Selected passage
━━━━━━━━━━

# Best Characters? Worlds? Stories? ...?



## Violanthe (Nov 29, 2005)

I'd like to thank the members of this board once again for voting in our current Top Ten List, the Best Speculative Fiction Novels (there's still time to vote if you haven't yet: http://p068.ezboard.com/farwzdicussionforumsfrm1.showMessage?topicID=1032.topic ), and for coming up with creative suggestions for our next list. 

I've taken your suggestions to my fellow ARWZ editors, and we've narrowed the choices down to five. If your suggestion didn't make the final five this time, don't worry. We've archived many more of your suggestions (including the more specialized topics) for future top ten lists. The current final five were chosen based on their wide appeal and the interest expressed by our readers and associates. In the future, however, we will do more narrow topics, so keep those special interest suggestions in mind.

━━━━━━━━━━

Dataset records
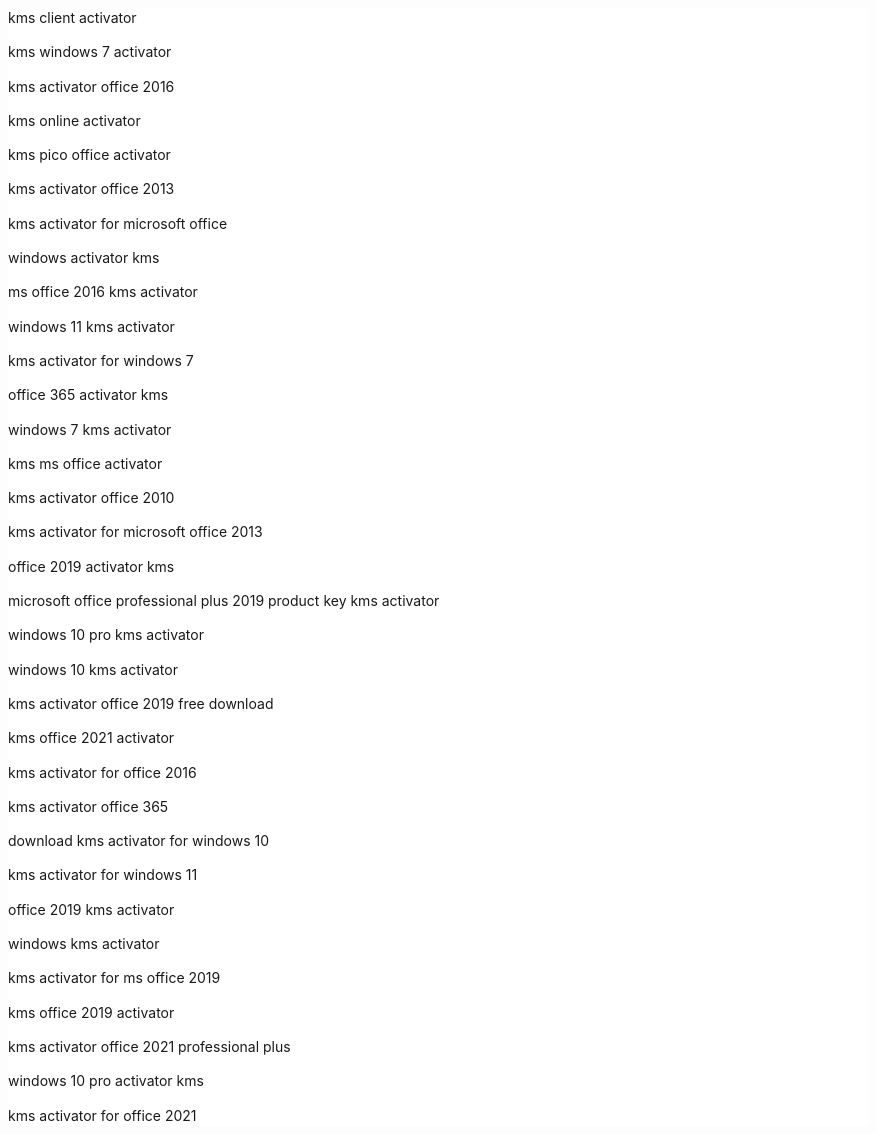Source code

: kms client activator

kms windows 7 activator

kms activator office 2016

kms online activator

kms pico office activator

kms activator office 2013

kms activator for microsoft office

windows activator kms

ms office 2016 kms activator

windows 11 kms activator

kms activator for windows 7

office 365 activator kms

windows 7 kms activator

kms ms office activator

kms activator office 2010

kms activator for microsoft office 2013

office 2019 activator kms

microsoft office professional plus 2019 product key kms activator

windows 10 pro kms activator

windows 10 kms activator

kms activator office 2019 free download

kms office 2021 activator

kms activator for office 2016

kms activator office 365

download kms activator for windows 10

kms activator for windows 11

office 2019 kms activator

windows kms activator

kms activator for ms office 2019

kms office 2019 activator

kms activator office 2021 professional plus

windows 10 pro activator kms

kms activator for office 2021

━━━━━━━━━━

Set of tasks
[1] In the top ten list forum post, how many choices did the editors narrow the suggestions down to?
[2] For the top ten list forum post, mark each statement (a), (b), (c) yes or no, and quote the words of the post that settle it.
(a) Voting for the Best Speculative Fiction Novels list has already closed.
(b) Suggestions that missed the final five have been kept for later lists.
(c) The final five were chosen for their wide appeal and reader interest.
[3] Please resume the top ten list forum post after its last sentence.

Set of answers
[1] Five.

[2]
(a) No: "there's still time to vote if you haven't yet"
(b) Yes: "We've archived many more of your suggestions (including the more specialized topics) for future top ten lists."
(c) Yes: "The current final five were chosen based on their wide appeal and the interest expressed by our readers and associates."

[3]
Voting for our next Top Ten Project will open when voting closes for our current project. But before that can happen, we need your help deciding which topic to do next. In order to vote for our next list topic, you must place your vote in our Official Poll (http://p068.ezboard.com/farwzdicussionforumsfrm1.showMessage?topicID=1081.topic ). Only votes in that Official Poll can count toward the final result. As usual, all topics pertain to the main theme of ARWZ Magazine: Speculative Fiction. If you're not familiar with this term, please consult this definition at wikipedia.org (http://en.wikipedia.org/wiki/Speculative_fiction ).

The topic choices are: Best Short Stories; Best Genre Crossovers; Best Speculative Worlds; Best Characters; Best Opening Lines. 

We would also like to hear your opinions on the topic choices. Which ones do you like the best? Which ones are potentially problematic? Do you foresee difficulties in certain of these topics? Which ones do you think will achieve the most interesting results?


----------



## Violanthe (Dec 8, 2005)

"Best Characters" is pretty far in the lead


----------



## e.Blackstar (Dec 8, 2005)

I like characters and worlds as topics.

Short stories are hard because of the sheer number of them, whereas with novels there a a handful of BIG ones to choose from.


----------



## Violanthe (Dec 15, 2005)

I've found that, despite the number, a lot of people don't read short stories, and thus don't have a lot of basis upon which to judge.


----------



## e.Blackstar (Dec 15, 2005)

Though I didn;t say it very clearly, that's basically what I meant. It's easier to say "Have you read such and such novel?" and get a yes or at least an "No but I'm familiar with it" response than with short stories because of sheer volume.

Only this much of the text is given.